Gregory Tardy: The Hidden Light

On his second album, post-Wynton neobopper Gregory Tardy reveals as much technical and stylistic mastery as any of his Versace-suited peers, but not a whole lot of originality. Now 33, the tenor saxophonist underwent his formative education when Marsalis was passionately spreading his didactic bebop vision, and The Hidden Light makes plain that Tardy was affected by it.

On several of the tracks where he’s joined by Nicholas Payton, their taut unison lines hark straight back to Wynton’s early-’80s update of the Miles Davis Quintet. Thankfully, there are flashes of activity when Tardy blows by that model; unfortunately it generally leads him to emulate other icons. He tears up Coltranelike sheets of sound during his solo on “The Living Hope” and recalls Trane’s freedom-seeking ways on the scalding “Jonah’s Tears Part 2,” as pianist George Colligan bangs out McCoy Tyner vamps and drummer Eric Harland drops Elvin Jones bombs. “Educated Freedom” is a bluesy, shuffling, straight-up homage to soulful sound of late ’50s-era Art Blakey.
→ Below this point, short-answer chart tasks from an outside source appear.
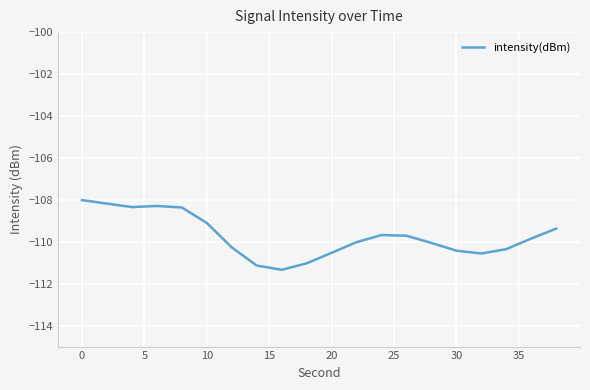

What is the minimum value shown in the chart?

-111.3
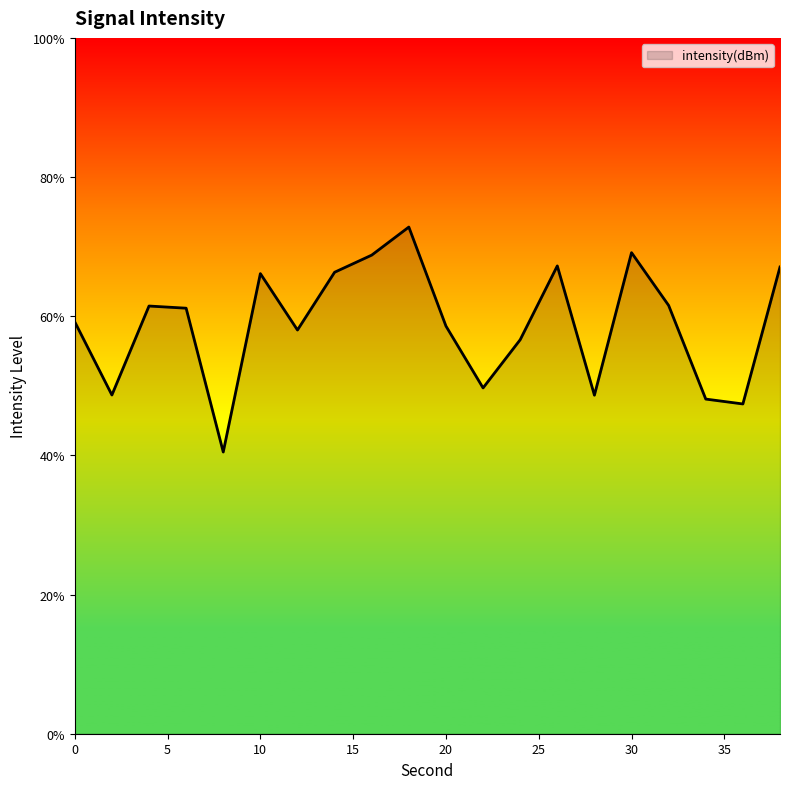

What is the difference between the maximum and minimum values?

32.3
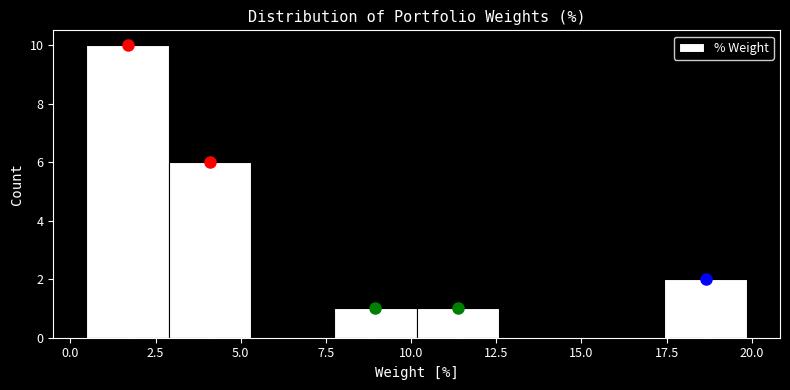

Reading left to right, transcribe this chart: for each bar, give the range it covers on the x-axis and its height. Neither the bar edges nor the heights are printed on the chart, so give them approximately, as read against the axes.

0.5 to 3.0: 10
3.0 to 5.5: 6
5.5 to 7.5: 0
7.5 to 10.0: 1
10.0 to 12.5: 1
12.5 to 15.0: 0
15.0 to 17.5: 0
17.5 to 20.0: 2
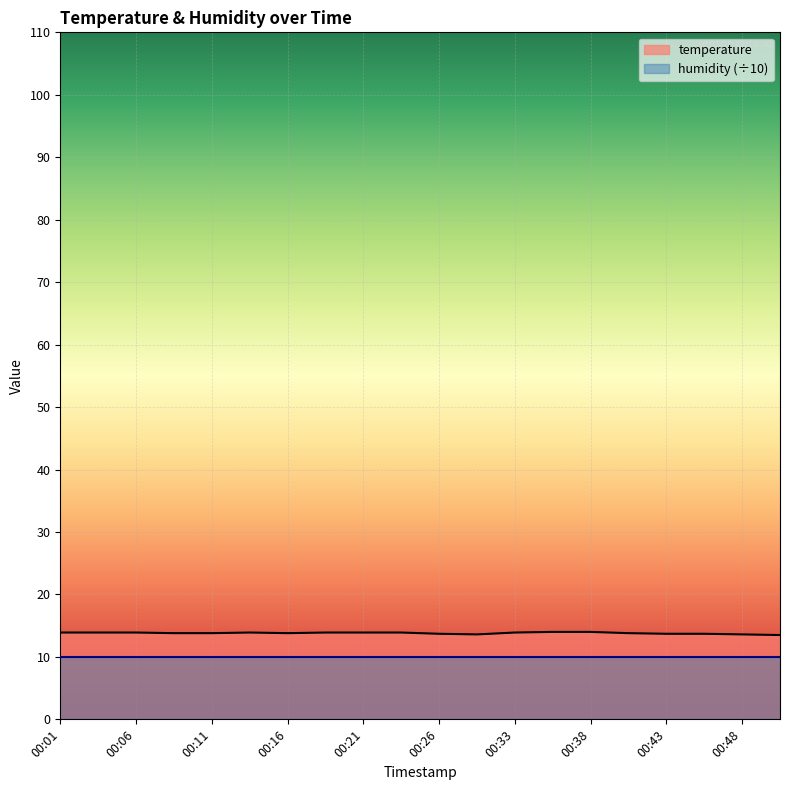

Rank the categories by value from lowest to highest.

00:50, 00:28, 00:48, 00:26, 00:43, 00:45, 00:08, 00:11, 00:16, 00:40, 00:01, 00:03, 00:06, 00:13, 00:18, 00:21, 00:23, 00:33, 00:35, 00:38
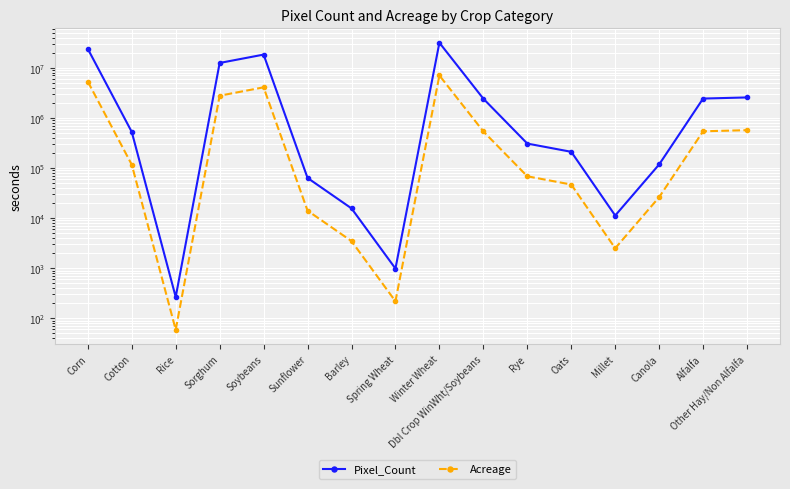

True or false: Acreage has a value of 116610.1 at Cotton.

True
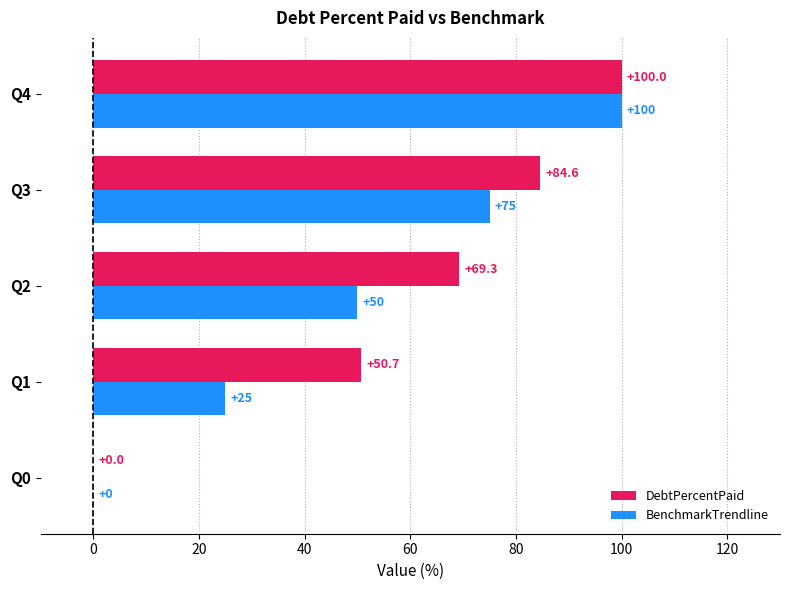

How many values in BenchmarkTrendline are above zero?

4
Elsewhere, Tardy pursued more interesting musical associations, including membership in the Dave Douglas Sextet, and there are a few tunes here where genuine personality crops up. The fast, funky, and ferocious “Mr. Hurt” and the exciting trades he makes with guest altoist Antonio Hart on “Second Wave (Pooh’s Paradigm)” offer proof that Tardy’s got something all his own.